■ PROBLEM TO WORK ON: Copy every line of the records below without changing a character.

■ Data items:
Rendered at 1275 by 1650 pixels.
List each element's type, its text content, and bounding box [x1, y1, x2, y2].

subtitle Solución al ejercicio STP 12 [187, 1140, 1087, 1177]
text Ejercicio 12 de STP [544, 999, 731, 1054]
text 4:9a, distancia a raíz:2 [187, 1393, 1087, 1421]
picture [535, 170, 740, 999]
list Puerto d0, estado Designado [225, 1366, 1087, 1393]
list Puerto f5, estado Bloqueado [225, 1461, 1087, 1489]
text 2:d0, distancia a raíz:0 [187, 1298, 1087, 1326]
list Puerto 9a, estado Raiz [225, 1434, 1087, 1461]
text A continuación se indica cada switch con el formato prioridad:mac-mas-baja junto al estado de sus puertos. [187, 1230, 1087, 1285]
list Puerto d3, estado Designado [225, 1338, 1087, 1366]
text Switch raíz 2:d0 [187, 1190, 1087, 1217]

■ SOLUTION TO THIS EXERCISE:
Rendered at 1275 by 1650 pixels.
List each element's type, its text content, and bounding box [x1, y1, x2, y2].

subtitle Solución al ejercicio STP 12 [187, 1140, 1087, 1177]
text Ejercicio 12 de STP [544, 999, 731, 1054]
text 4:9a, distancia a raíz:2 [187, 1393, 1087, 1421]
picture [535, 170, 740, 999]
list Puerto d0, estado Designado [225, 1366, 1087, 1393]
list Puerto f5, estado Bloqueado [225, 1461, 1087, 1489]
text 2:d0, distancia a raíz:0 [187, 1298, 1087, 1326]
list Puerto 9a, estado Raiz [225, 1434, 1087, 1461]
text A continuación se indica cada switch con el formato prioridad:mac-mas-baja junto al estado de sus puertos. [187, 1230, 1087, 1285]
list Puerto d3, estado Designado [225, 1338, 1087, 1366]
text Switch raíz 2:d0 [187, 1190, 1087, 1217]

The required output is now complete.